Because they contradict such a widely supported and uncontroversial policy, it’s difficult to know what to make of these findings. Laws banning e-cigarette sales to children are unlikely to be repealed outright where they already exist (no organized group supports doing so) and there’s something unseemly about letting 8-year olds do something that looks almost exactly like smoking to casual observers.
Nonetheless, the Friedman’s findings can’t be ignored. If banning e-cigarette sales to minors causing more of them to take up smoking, then the current policy trend is almost certainly a net negative for public health resulting in millions of cumulative years of lost life.
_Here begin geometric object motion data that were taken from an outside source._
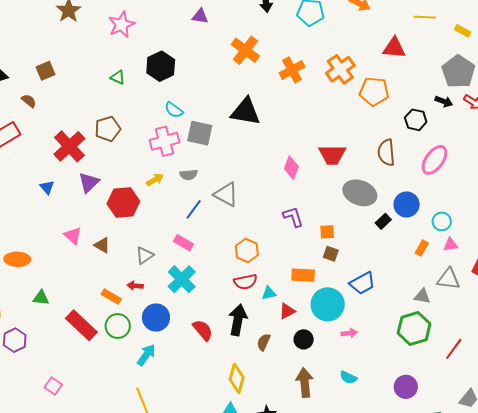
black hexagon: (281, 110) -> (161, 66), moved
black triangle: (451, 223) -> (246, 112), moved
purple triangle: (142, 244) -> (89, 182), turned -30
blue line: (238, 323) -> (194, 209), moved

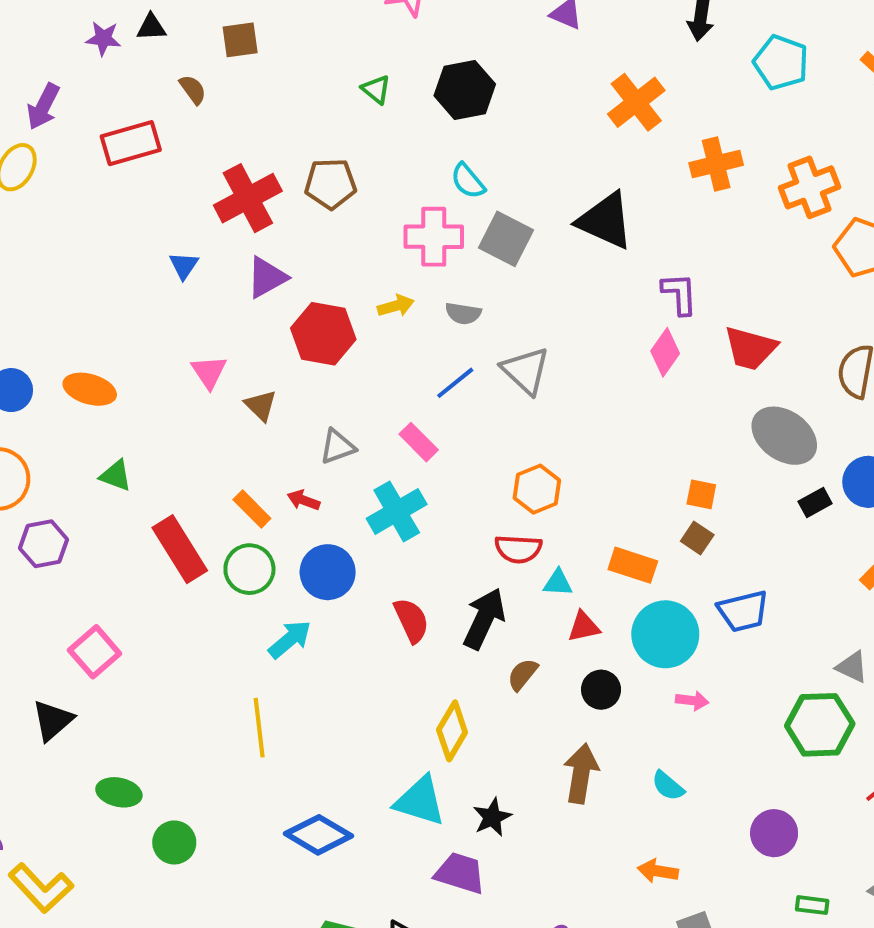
purple L-shape: (293, 217) -> (680, 294), moved
pink square: (53, 386) -> (95, 652), size x1.4

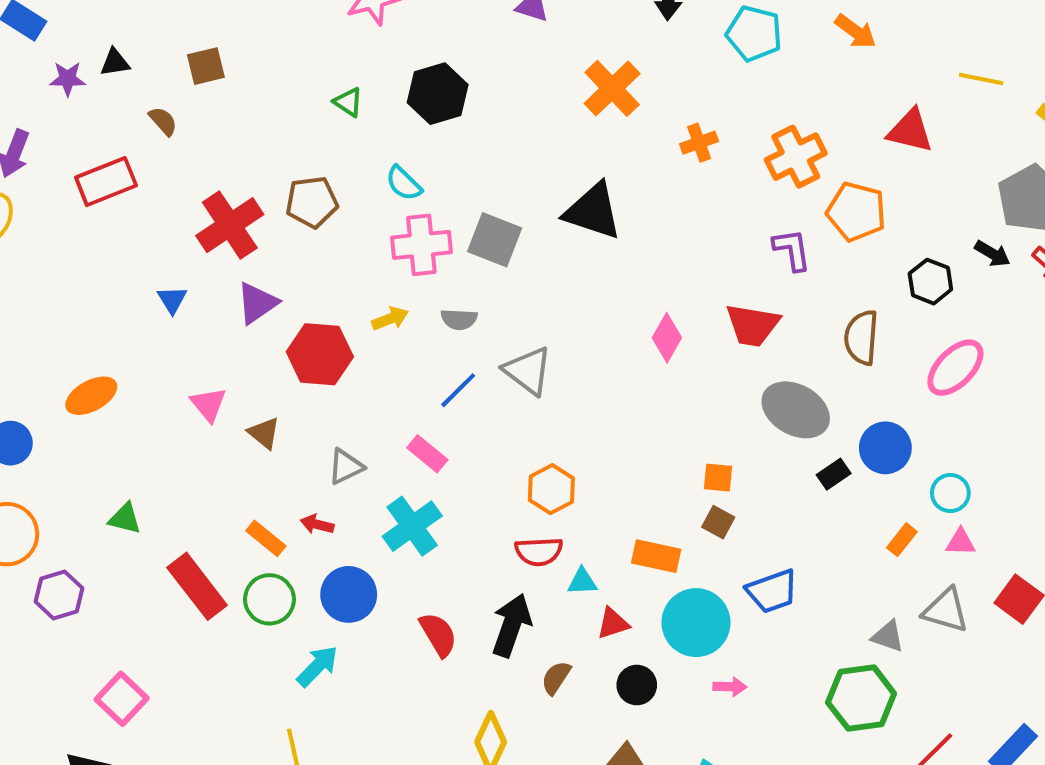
orange cross: (716, 164) -> (699, 143), size x0.7
cyan semicircle: (468, 181) -> (404, 183), moved
purple L-shape: (680, 294) -> (792, 250), moved
orange ellipse: (90, 389) -> (91, 396), moved, turned -39

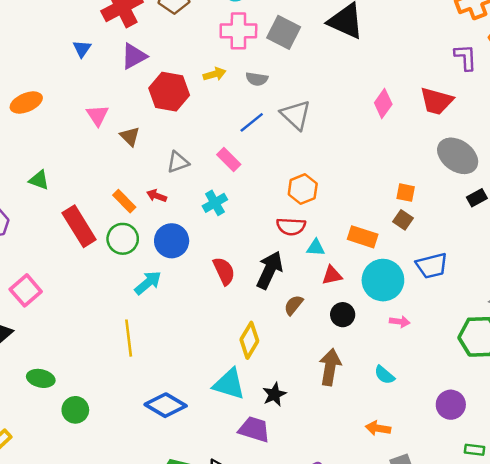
cyan cross: (412, 526) -> (215, 203), size x0.7

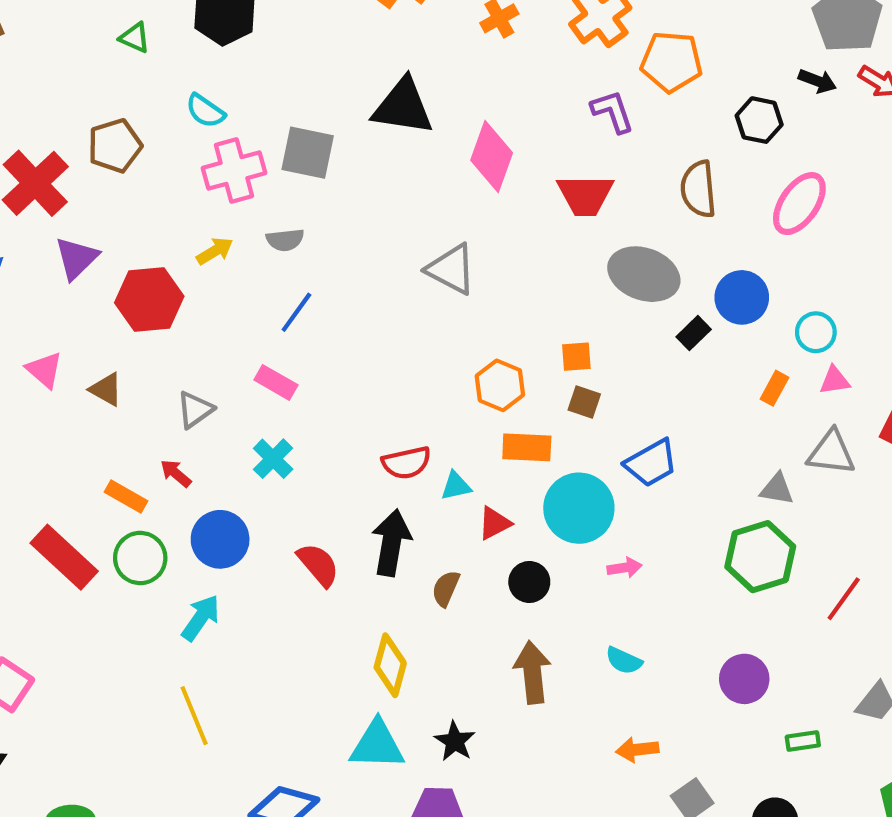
pink diamond: (383, 103) -> (492, 156), moved, size x1.4
gray triangle: (296, 115) -> (451, 269), moved
orange hexagon: (303, 189) -> (500, 385), moved
red arrow: (157, 196) -> (176, 473), turned 36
Friedman herself suggests investigating the possibility of allowing 16 year olds to purchase e-cigarettes but not conventional ones. That certainly seems like a worthwhile idea to explore even if though doing it would almost certainly increase the number of high-school students who vape. Even better, it might also be worth exploring efforts to nuance the message of anti-smoking education programs. While it’s almost certainly best for one’s health to abstain from the use of any nicotine product, letting schoolchildren know that e-cigarettes are less dangerous than combustibles could encourage those who end up using one of them to select a safer alternative. Almost no modern anti-smoking programs make the distinction even though it could save lives. Since about 20 percent of American adults smoke even after decades of stern public health warnings, after all, a totally nicotine-free society isn’t an obtainable goal and probably isn’t a desirable one anyway.
The biggest takeaway, however, may be this: government policies intended to promote public health, even policies with near-universal support, can sometimes have negative consequences. Regulation, even when just about everyone supports it, can literally be deadly.